Space Filling Curves:

A Space-Filling Curve (SFC) is a special kind of curve that passes through every point in a grid or space, visiting them in a specific order. Think of it like a clever way to turn 2D (or higher) data into 1D, while preserving spatial closeness as much as possible. -How It Works The curve visits all grid cells in a recursive, structured order.
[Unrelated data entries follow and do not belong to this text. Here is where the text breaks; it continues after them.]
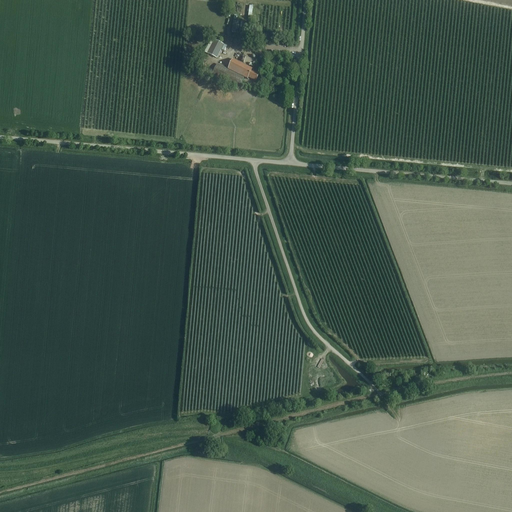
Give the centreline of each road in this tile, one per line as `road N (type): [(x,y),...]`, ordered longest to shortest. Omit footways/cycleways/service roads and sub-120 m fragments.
road 1 (unclassified): [(378,393),(306,319),(255,161)]
road 2 (unclassified): [(255,161),(0,137)]
road 3 (unclassified): [(511,183),(290,163)]
road 4 (unclassified): [(290,163),(304,0)]
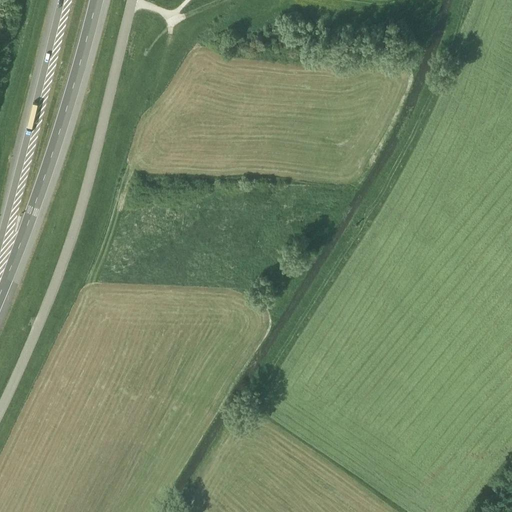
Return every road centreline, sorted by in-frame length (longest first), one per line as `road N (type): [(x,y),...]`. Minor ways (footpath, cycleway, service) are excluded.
road 1 (tertiary): [(0,411),(80,210),(131,2)]
road 2 (trunk): [(0,293),(93,0)]
road 3 (trunk): [(56,0),(0,233)]
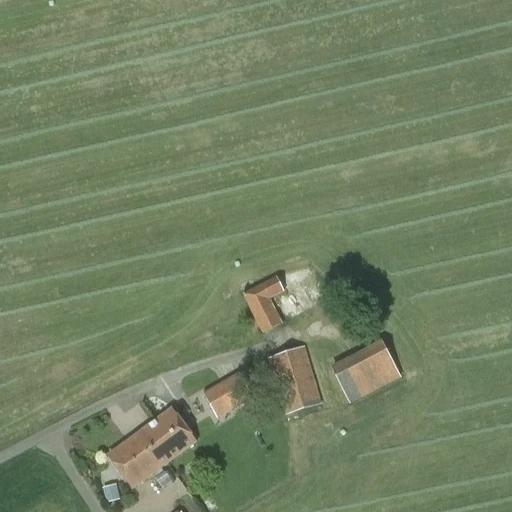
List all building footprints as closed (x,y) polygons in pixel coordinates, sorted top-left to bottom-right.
[(285,293),(278,277),(243,295),(262,335),(283,324),(271,300),(285,293)] [(330,367),(349,403),(400,376),(382,340),(330,367)] [(268,359),(285,416),(322,405),(305,348),(268,359)] [(239,374),(203,395),(218,420),(253,399),(239,374)] [(172,410),(150,426),(160,441),(152,447),(164,465),(196,442),(172,410)] [(160,441),(150,426),(109,456),(132,489),(164,465),(152,447),(160,441)] [(165,472),(156,479),(164,492),(174,485),(165,472)]
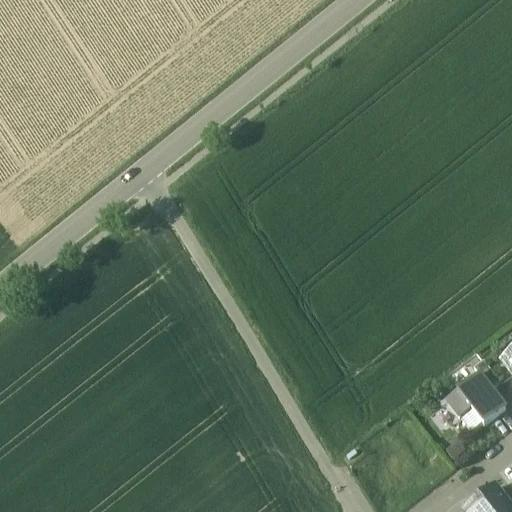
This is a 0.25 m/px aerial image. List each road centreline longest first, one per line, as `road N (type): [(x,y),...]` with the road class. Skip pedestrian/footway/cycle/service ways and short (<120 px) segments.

The most common SFCs are: Z-order (Morton Order): Interleaves binary bits of coordinates (easy to compute, good locality) Hilbert Curve: More complex but keeps neighbors very close in 1D Peano Curve: Another variant that fills in a more dense path The grid is divided recursively, and the curve visits each small cell in a particular pattern. -Where It's Used Spatial indexing (especially in R-Trees, databases like PostgreSQL/SpatiaLite) Image compression and memory layout Big data systems (e.g., Apache HBase uses Z-ordering) Physics simulations and cache-efficient computation -Strengths Preserves spatial locality: nearby points stay close in 1D order Great for indexing and sorting spatial data Works well for range queries and KNN when paired with other data structures -Weaknesses Doesn’t preserve all spatial relationships (far points may still appear close) Harder to understand and visualize than trees More complex to implement for high dimensions -Example If you have points on a 4×4 grid, a Z-order curve will visit them in a zigzag-like binary bit pattern: (0,0) → (1,0) → (0,1) → (1,1) ... By mapping each point to a single Z-value, you can sort or search more easily.